### WORK ORDER
Output every record word for word.

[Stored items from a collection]
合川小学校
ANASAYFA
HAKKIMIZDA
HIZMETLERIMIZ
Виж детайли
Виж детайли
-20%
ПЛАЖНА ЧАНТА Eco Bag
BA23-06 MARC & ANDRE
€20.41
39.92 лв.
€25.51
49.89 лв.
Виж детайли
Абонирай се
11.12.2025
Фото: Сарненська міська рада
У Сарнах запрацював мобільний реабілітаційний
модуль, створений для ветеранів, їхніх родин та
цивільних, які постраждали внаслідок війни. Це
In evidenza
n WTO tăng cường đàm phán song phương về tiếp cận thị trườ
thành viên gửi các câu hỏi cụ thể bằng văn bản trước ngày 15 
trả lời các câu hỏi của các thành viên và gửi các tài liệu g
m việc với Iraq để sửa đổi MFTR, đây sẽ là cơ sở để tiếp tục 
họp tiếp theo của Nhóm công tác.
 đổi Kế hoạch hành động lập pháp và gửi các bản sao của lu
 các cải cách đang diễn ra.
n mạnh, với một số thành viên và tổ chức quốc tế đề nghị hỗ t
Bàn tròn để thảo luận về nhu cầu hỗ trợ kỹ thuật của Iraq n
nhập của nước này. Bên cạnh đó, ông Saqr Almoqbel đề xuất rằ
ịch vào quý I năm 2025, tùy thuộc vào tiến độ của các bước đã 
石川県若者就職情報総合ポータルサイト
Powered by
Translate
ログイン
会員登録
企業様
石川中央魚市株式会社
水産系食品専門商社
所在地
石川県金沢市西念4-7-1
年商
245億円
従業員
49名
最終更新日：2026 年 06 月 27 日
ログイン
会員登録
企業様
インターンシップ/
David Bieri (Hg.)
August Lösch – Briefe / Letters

### WRITTEN ANSWER
合川小学校
ANASAYFA
HAKKIMIZDA
HIZMETLERIMIZ
Виж детайли
Виж детайли
-20%
ПЛАЖНА ЧАНТА Eco Bag
BA23-06 MARC & ANDRE
€20.41
39.92 лв.
€25.51
49.89 лв.
Виж детайли
Абонирай се
11.12.2025
Фото: Сарненська міська рада
У Сарнах запрацював мобільний реабілітаційний
модуль, створений для ветеранів, їхніх родин та
цивільних, які постраждали внаслідок війни. Це
In evidenza
n WTO tăng cường đàm phán song phương về tiếp cận thị trườ
thành viên gửi các câu hỏi cụ thể bằng văn bản trước ngày 15 
trả lời các câu hỏi của các thành viên và gửi các tài liệu g
m việc với Iraq để sửa đổi MFTR, đây sẽ là cơ sở để tiếp tục 
họp tiếp theo của Nhóm công tác.
 đổi Kế hoạch hành động lập pháp và gửi các bản sao của lu
 các cải cách đang diễn ra.
n mạnh, với một số thành viên và tổ chức quốc tế đề nghị hỗ t
Bàn tròn để thảo luận về nhu cầu hỗ trợ kỹ thuật của Iraq n
nhập của nước này. Bên cạnh đó, ông Saqr Almoqbel đề xuất rằ
ịch vào quý I năm 2025, tùy thuộc vào tiến độ của các bước đã 
石川県若者就職情報総合ポータルサイト
Powered by
Translate
ログイン
会員登録
企業様
石川中央魚市株式会社
水産系食品専門商社
所在地
石川県金沢市西念4-7-1
年商
245億円
従業員
49名
最終更新日：2026 年 06 月 27 日
ログイン
会員登録
企業様
インターンシップ/
David Bieri (Hg.)
August Lösch – Briefe / Letters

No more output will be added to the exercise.